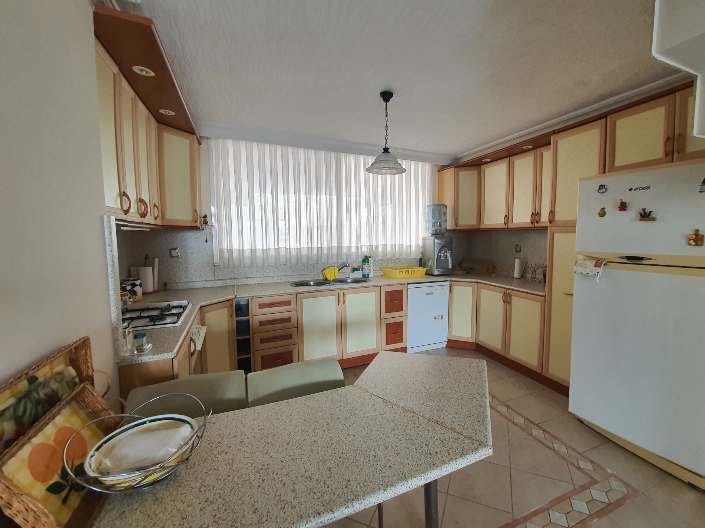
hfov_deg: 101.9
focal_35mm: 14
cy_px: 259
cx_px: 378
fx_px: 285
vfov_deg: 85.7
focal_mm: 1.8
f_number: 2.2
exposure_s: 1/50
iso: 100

◆ ◆ ◆ ◆

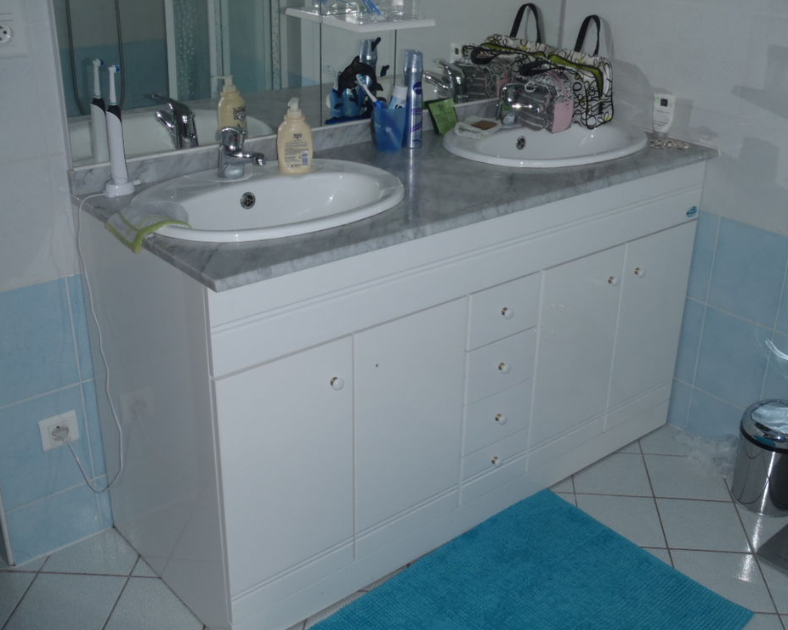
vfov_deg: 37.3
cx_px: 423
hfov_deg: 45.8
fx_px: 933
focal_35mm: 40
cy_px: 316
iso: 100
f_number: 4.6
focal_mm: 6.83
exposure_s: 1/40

◆ ◆ ◆ ◆

EXERCISE DIRECTIONS => From the data above, reproduce word for word the lines running from the line with "hfov_deg: 45.8" to the line with "exposure_s: 1/40", ends included.

WRITTEN SOLUTION =>
hfov_deg: 45.8
fx_px: 933
focal_35mm: 40
cy_px: 316
iso: 100
f_number: 4.6
focal_mm: 6.83
exposure_s: 1/40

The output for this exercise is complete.